I also sold my Toyota Vitz last year and bought a small parcel of land in Nanyuki. It’s still filled with rocks and shrubs but an ongoing infrastructure project in the area (Road to Rumuruti) has significantly increased the land’s value.
It was a very emotional experience. Me and Goldie (Yeah, I named the Vitz) had been through a lot together. Punctures in the middle of nowhere, dates as well as heartbreaks.
Lots of great memories but a choice had to be made, keep Goldie and burn through my shrinking income, or sell it and invest elsewhere.
Working from home due to the pandemic is now a permanent thing for me. This eliminated the need to commute to work on a daily basis.
I’ve had several encounters with my old car over the last few months and despite the nostalgia that comes with it, I am glad I sold it when I did.
It was one of those ‘if I don’t do it now, will I regret it later?’ kind of scenarios. That was enough to push me to make the decision and deal with the consequences that would inevitably stem from it.
As it turned out, the consequences turned out to be beneficial despite my initial skepticism.
Let’s face it, most of us don’t like handling complicated financial decisions, especially ones that involve ‘tightening the belt’ or ‘downgrading’ if you may.
If there was a magic button we could press to make such decisions, most of us would be loyal subscribers.
However, I quickly learned that choices affecting my financial health are best handled by me. Small decisions can be outsourced e.g. What are we having for supper? It's the big ones that call for active participation. e.g. should I move to a smaller house?
I still remember the look ‘my wife to be’ (hopefully) gave me when I shared my plans at the end of May 2020.

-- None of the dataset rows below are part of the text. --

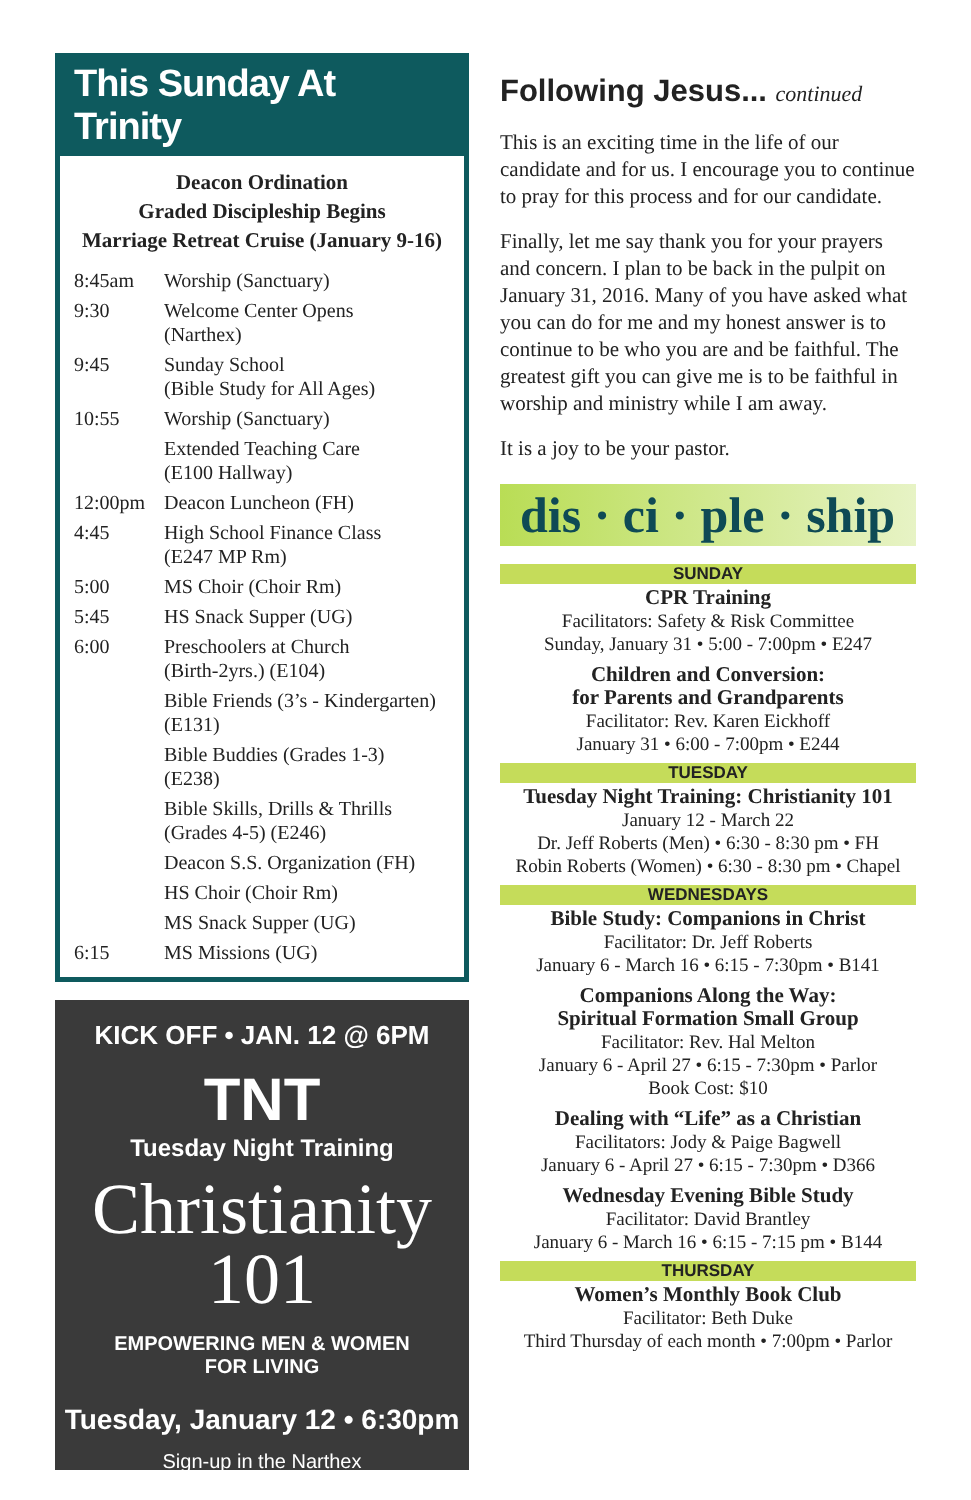This Sunday At Trinity
Deacon Ordination
Graded Discipleship Begins
Marriage Retreat Cruise (January 9-16)
| 8:45am | Worship (Sanctuary) |
| 9:30 | Welcome Center Opens (Narthex) |
| 9:45 | Sunday School (Bible Study for All Ages) |
| 10:55 | Worship (Sanctuary) |
| | Extended Teaching Care (E100 Hallway) |
| 12:00pm | Deacon Luncheon (FH) |
| 4:45 | High School Finance Class (E247 MP Rm) |
| 5:00 | MS Choir (Choir Rm) |
| 5:45 | HS Snack Supper (UG) |
| 6:00 | Preschoolers at Church (Birth-2yrs.) (E104) |
| | Bible Friends (3’s - Kindergarten) (E131) |
| | Bible Buddies (Grades 1-3) (E238) |
| | Bible Skills, Drills & Thrills (Grades 4-5) (E246) |
| | Deacon S.S. Organization (FH) |
| | HS Choir (Choir Rm) |
| | MS Snack Supper (UG) |
| 6:15 | MS Missions (UG) |
KICK OFF • JAN. 12 @ 6PM
TNT
Tuesday Night Training
Christianity
101
EMPOWERING MEN & WOMEN
FOR LIVING
Tuesday, January 12 • 6:30pm
Sign-up in the Narthex
Following Jesus... continued
This is an exciting time in the life of our candidate and for us. I encourage you to continue to pray for this process and for our candidate.
Finally, let me say thank you for your prayers and concern. I plan to be back in the pulpit on January 31, 2016. Many of you have asked what you can do for me and my honest answer is to continue to be who you are and be faithful. The greatest gift you can give me is to be faithful in worship and ministry while I am away.
It is a joy to be your pastor.
dis · ci · ple · ship
SUNDAY
CPR Training
Facilitators: Safety & Risk Committee
Sunday, January 31 • 5:00 - 7:00pm • E247
Children and Conversion:
for Parents and Grandparents
Facilitator: Rev. Karen Eickhoff
January 31 • 6:00 - 7:00pm • E244
TUESDAY
Tuesday Night Training: Christianity 101
January 12 - March 22
Dr. Jeff Roberts (Men) • 6:30 - 8:30 pm • FH
Robin Roberts (Women) • 6:30 - 8:30 pm • Chapel
WEDNESDAYS
Bible Study: Companions in Christ
Facilitator: Dr. Jeff Roberts
January 6 - March 16 • 6:15 - 7:30pm • B141
Companions Along the Way:
Spiritual Formation Small Group
Facilitator: Rev. Hal Melton
January 6 - April 27 • 6:15 - 7:30pm • Parlor
Book Cost: $10
Dealing with “Life” as a Christian
Facilitators: Jody & Paige Bagwell
January 6 - April 27 • 6:15 - 7:30pm • D366
Wednesday Evening Bible Study
Facilitator: David Brantley
January 6 - March 16 • 6:15 - 7:15 pm • B144
THURSDAY
Women’s Monthly Book Club
Facilitator: Beth Duke
Third Thursday of each month • 7:00pm • Parlor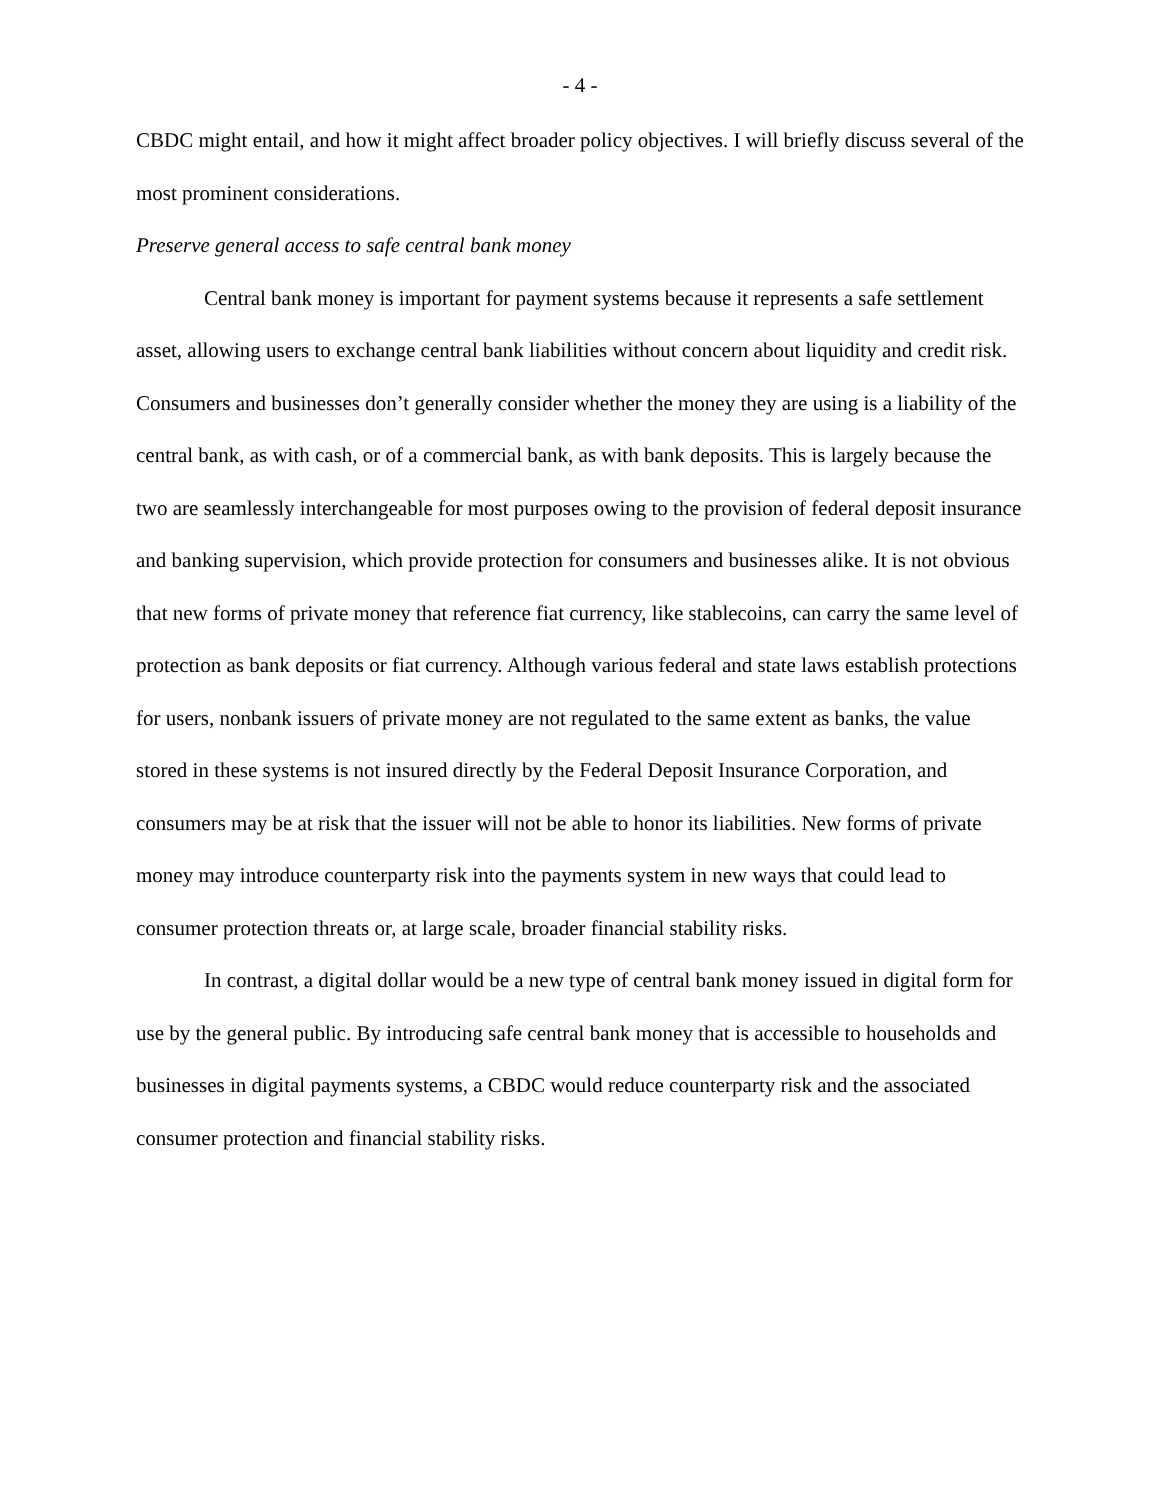- 4 -
CBDC might entail, and how it might affect broader policy objectives. I will briefly discuss several of the most prominent considerations.
Preserve general access to safe central bank money
Central bank money is important for payment systems because it represents a safe settlement asset, allowing users to exchange central bank liabilities without concern about liquidity and credit risk. Consumers and businesses don’t generally consider whether the money they are using is a liability of the central bank, as with cash, or of a commercial bank, as with bank deposits. This is largely because the two are seamlessly interchangeable for most purposes owing to the provision of federal deposit insurance and banking supervision, which provide protection for consumers and businesses alike. It is not obvious that new forms of private money that reference fiat currency, like stablecoins, can carry the same level of protection as bank deposits or fiat currency. Although various federal and state laws establish protections for users, nonbank issuers of private money are not regulated to the same extent as banks, the value stored in these systems is not insured directly by the Federal Deposit Insurance Corporation, and consumers may be at risk that the issuer will not be able to honor its liabilities. New forms of private money may introduce counterparty risk into the payments system in new ways that could lead to consumer protection threats or, at large scale, broader financial stability risks.
In contrast, a digital dollar would be a new type of central bank money issued in digital form for use by the general public. By introducing safe central bank money that is accessible to households and businesses in digital payments systems, a CBDC would reduce counterparty risk and the associated consumer protection and financial stability risks.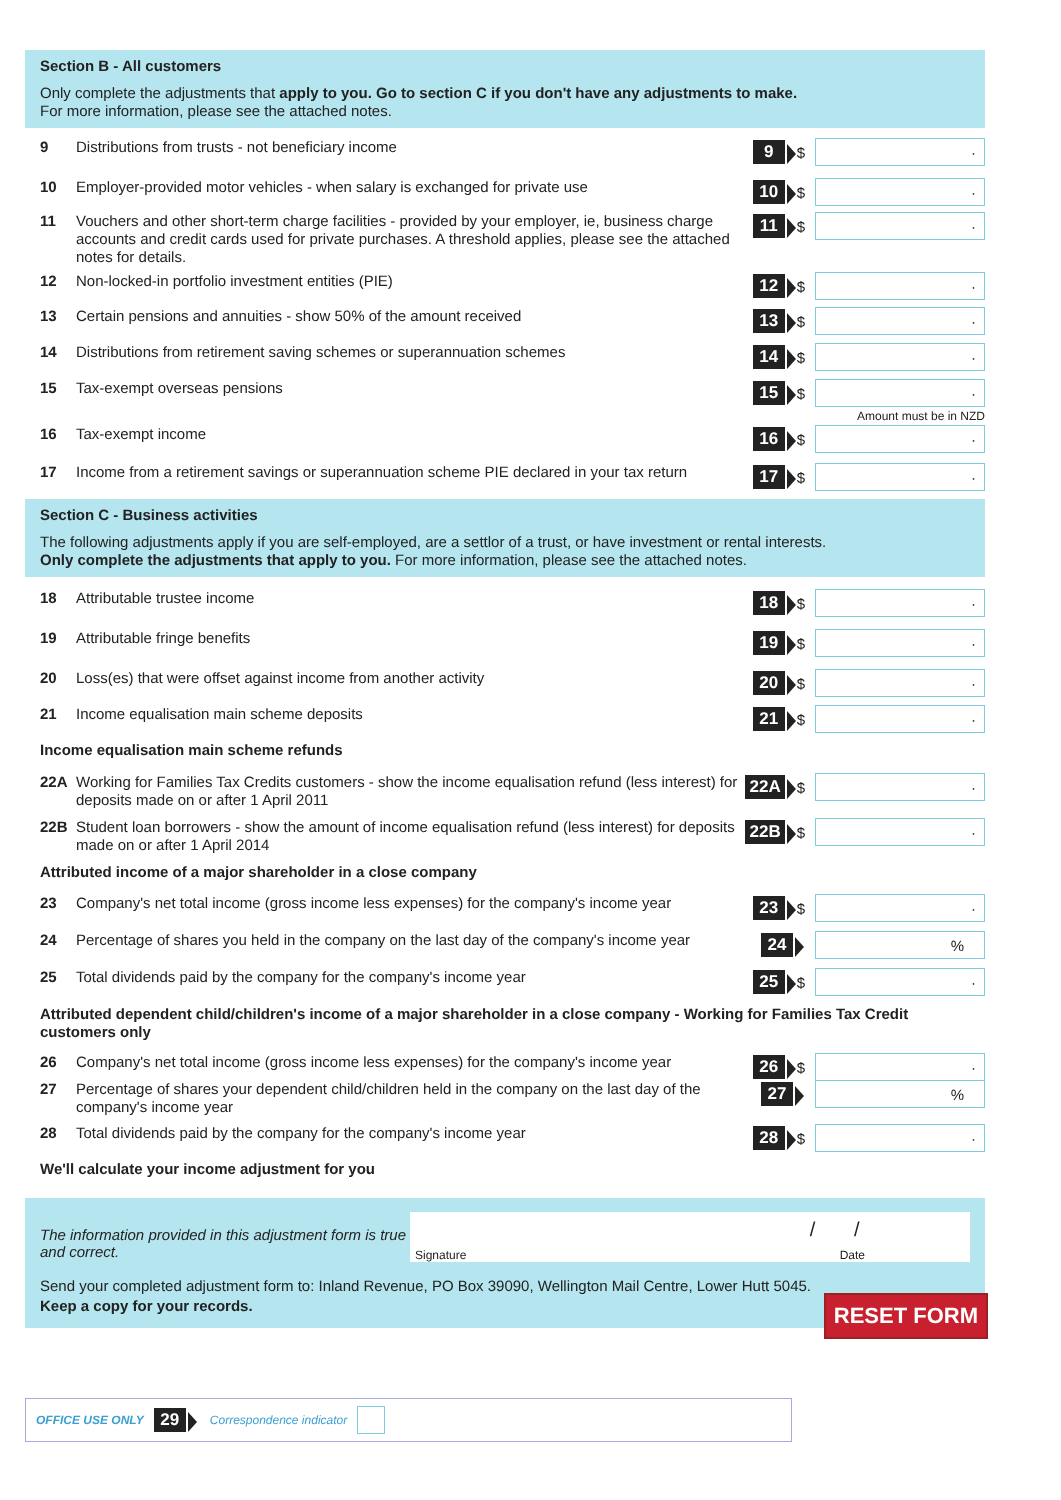Section B - All customers
Only complete the adjustments that apply to you. Go to section C if you don't have any adjustments to make.
For more information, please see the attached notes.
9
Distributions from trusts - not beneficiary income
9 $
·
10
Employer-provided motor vehicles - when salary is exchanged for private use
10 $
·
11
Vouchers and other short-term charge facilities - provided by your employer, ie, business charge accounts and credit cards used for private purchases. A threshold applies, please see the attached notes for details.
11 $
·
12
Non-locked-in portfolio investment entities (PIE)
12 $
·
13
Certain pensions and annuities - show 50% of the amount received
13 $
·
14
Distributions from retirement saving schemes or superannuation schemes
14 $
·
15
Tax-exempt overseas pensions
15 $
·
Amount must be in NZD
16
Tax-exempt income
16 $
·
17
Income from a retirement savings or superannuation scheme PIE declared in your tax return
17 $
·
Section C - Business activities
The following adjustments apply if you are self-employed, are a settlor of a trust, or have investment or rental interests.
Only complete the adjustments that apply to you. For more information, please see the attached notes.
18
Attributable trustee income
18 $
·
19
Attributable fringe benefits
19 $
·
20
Loss(es) that were offset against income from another activity
20 $
·
21
Income equalisation main scheme deposits
21 $
·
Income equalisation main scheme refunds
22A
Working for Families Tax Credits customers - show the income equalisation refund (less interest) for deposits made on or after 1 April 2011
22A $
·
22B
Student loan borrowers - show the amount of income equalisation refund (less interest) for deposits made on or after 1 April 2014
22B $
·
Attributed income of a major shareholder in a close company
23
Company's net total income (gross income less expenses) for the company's income year
23 $
·
24
Percentage of shares you held in the company on the last day of the company's income year
24
%
25
Total dividends paid by the company for the company's income year
25 $
·
Attributed dependent child/children's income of a major shareholder in a close company - Working for Families Tax Credit customers only
26
Company's net total income (gross income less expenses) for the company's income year
26 $
·
27
Percentage of shares your dependent child/children held in the company on the last day of the company's income year
27
%
28
Total dividends paid by the company for the company's income year
28 $
·
We'll calculate your income adjustment for you
The information provided in this adjustment form is true and correct.
Signature Date
/ /
Send your completed adjustment form to: Inland Revenue, PO Box 39090, Wellington Mail Centre, Lower Hutt 5045.
Keep a copy for your records.
RESET FORM
OFFICE USE ONLY 29 Correspondence indicator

Thankfully, she is one of those deep thinkers and her only comment was ‘I hope you aren’t making an emotional decision because things have been a bit tough’.
She also joked about the perils of long-distance relationships. I didn’t find it funny
Anyway, we have somehow managed to keep our relationship afloat if not grow it.
Cheapest Wedding Ever?
She was actually the one who suggested that a trip to the Attorney General’s office with a handful of friends and family made more sense as compared to a church wedding following the year we’ve been through.
Convincing our folks of our recent decisions is one of those tasks that require the magic button I mentioned earlier.
Does it make financial sense? Absolutely. Will my mum go mental when she learns of our Attorney General wedding? Absolutely.
But herein lies the beauty of decisions, they are yours to make and I have made mine. Several actually, but the wedding one has to be right up there with the most significant ones.
I recently whipped out my calculator and showed my significant other how much it would cost to make the whole thing happen.
“You owe me a party once we get through this pandemic,” was all she said.
“With these savings (I said, pointing at the calculator screen), I’ll throw you 2 parties and a half,” was my reply.
If I was to pick out a key lesson learned over the last year, it has to be that if one doesn’t adapt to fit the situation he or she is in, failure is inevitable. Swimming against the tide is counter-productive.
As the great Bruce Lee once said, “Be the water”.